Filme bombástico sobre a Globo

26/08/2009


A TV Record acaba de fazer uma aquisição poderosa, ao comprar o explosivo documentário Muito Além do Cidadão Kane (Beyond Citizen Kane). Transmitido pela primeira vez em 1993, no Reino Unido, o filme é um contundente libelo contra a TV Globo e a família Marinho.

Embora só tenha fechado o negócio nesta semana, a Record já havia tentado adquirir os direitos de exibição para TV brasileira nos anos 90. Segundo a Folha Online, o material saiu por menos de US$ 20 mil para a emissora do bispo Edir Macedo.

Desde a semana passada — quando Globo e Record começaram a se atracar em rede nacional —, o nome da produção voltou à baila. A Record já vinha veiculando trechos do documentário em seus telejornais noturnos antes da aquisição. O filme chegou a ser citado, por exemplo, no Repórter Record de domingo.
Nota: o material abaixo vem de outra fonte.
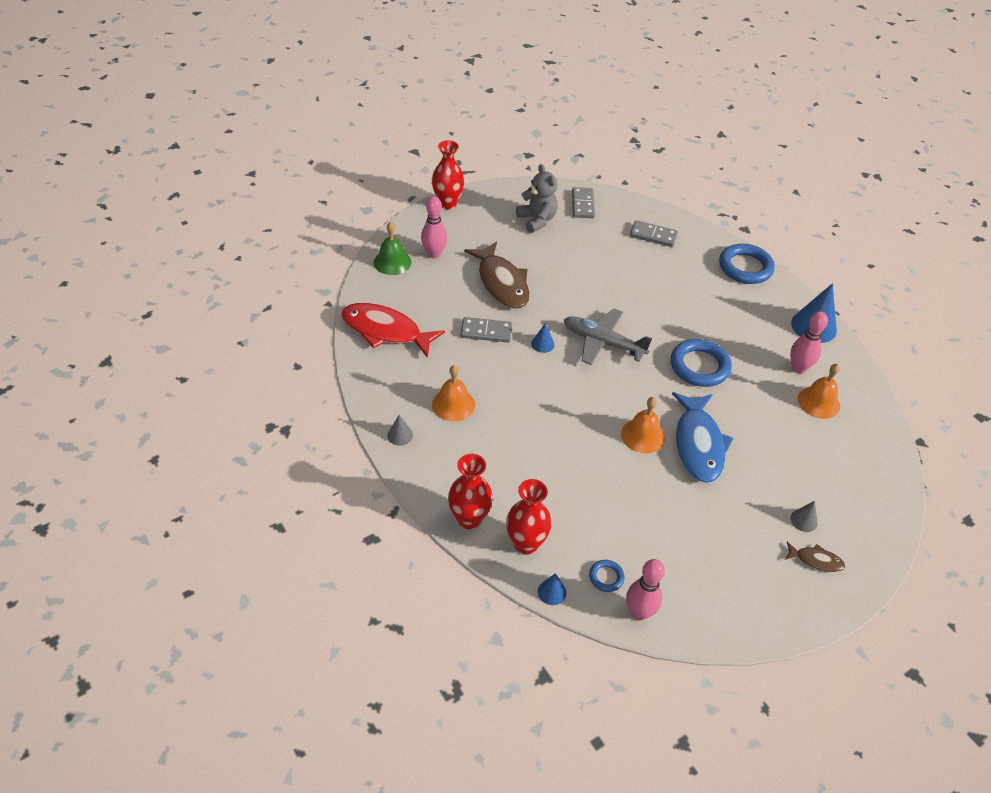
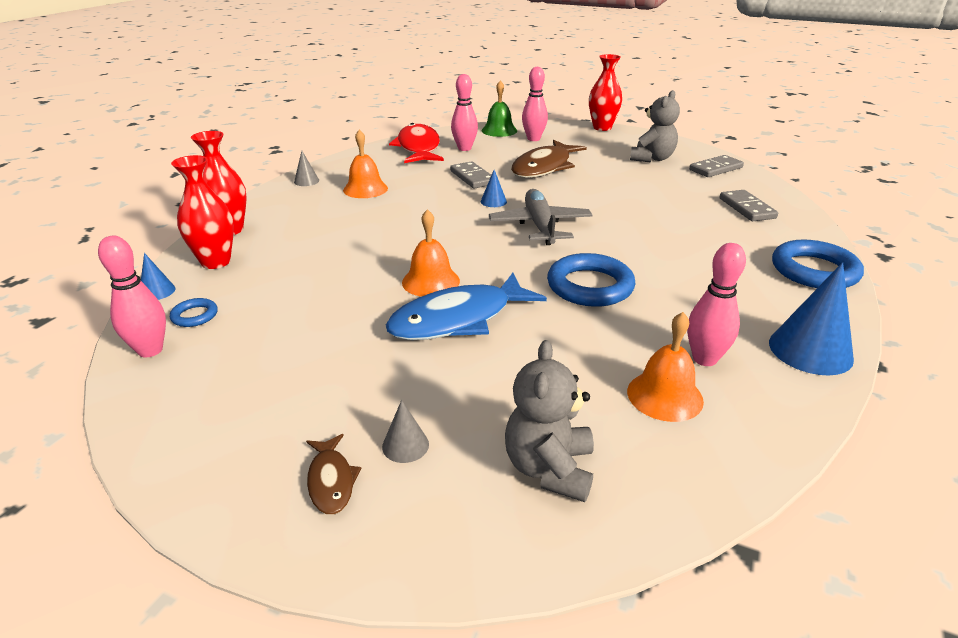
camera: 60 degrees right, 15 degrees down
(416, 304) = (464, 148): none -> pink bowling pin
(848, 474) = (549, 468): none -> grey teddy bear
Mesmo legendado de forma capenga, o documentário circulava em VHS e se transformou num "hit" no país — antes de a internet ser o que é hoje. Custou cerca de US$ 260 mil (cerca de R$ 445 mil) à extinta empresa Large Door, na qual Hartog e Ellis eram sócios.

Bastidores

Em entrevista à Folha de S.Paulo, publicada em fevereiro do ano passado, Ellis revelou que tanto Globo quanto Record tentaram comprar os direitos do filme nos anos 90 — a primeira para engavetá-lo, a segunda pare exibi-lo. Ainda segundo Ellis, o título nunca foi proibido ou embargado pela Justiça brasileira.

"A igreja (Universal do Reino de Deus) já tinha uma filial em Londres naquela época (começo dos anos 90). Mas percebeu que haveria uma disputa judicial com a TV Globo a respeito das muitas imagens retiradas da programação deles. Então decidiu não comprá-lo", relatou o produtor. Agora, a Record pode se concentrar em exibir os trechos "autorais" do filme — ou seja, limar as imagens da TV Globo e focar nos relatos e entrevistas.

Políticos como Leonel Brizola (1922-2004), Antonio Carlos Magalhães (1927-2007) e Luiz Inácio Lula da Silva — apresentado então como líder sindical — falam sobre a emissora carioca no filme. “Nada se faz (no Brasil) sem consultar o dr. Roberto Marinho. É assustador", acusa o cantor e compositor Chico Buarque, no início da fita.

Escatologia da Mídia

A TV Record tem exibido para milhões de brasileiros inúmeros fatos irrefutáveis que só uma minoria conhecia. Aproveitando-se da vulnerabilidade política da concorrente, ela mostrou que a Rede Globo é cria da ditadura militar e que construiu seu império graças ao apoio decidido dos generais golpistas. Celso Freitas e Ana Paula Padrão, os âncoras do Jornal da Record, que já estiveram do outro lado do front, lembraram as fraudes para impedir a vitória de Leonel Brizola ao governo do Rio de Janeiro, as manobras para esvaziar a mobilização popular pelas Diretas-Já, a fabricação do “caçador de marajás” e as várias investidas para desestabilizar o governo Lula.

Mas a TV Record não ficou somente no campo da política – como a concorrente também não se limitou à discussão religiosa. Ela também apresentou inúmeras denúncias de irregularidades. Já na sua origem, o acordo misterioso com a empresa estadunidense Time-Life, numa transação que era proibida pela lei brasileira e que rendeu milhões de dólares à TV Globo. Depois, na aquisição suspeita da TV Paulista, num negócio com documentos falsos. O ex-ministro das Comunicações, Euclides Quandt de Oliveira, também garantiu numa entrevista que a Globocabo contraiu empréstimos irregulares na Caixa Econômica Federal e no BNDES, em 1999, no valor de R$ 400 milhões. Outra bomba foi a denuncia de que a TV Globo ocupa um terreno da Secretaria de Planejamento de São Paulo, numa relação promíscua com o governo tucano de José Serra.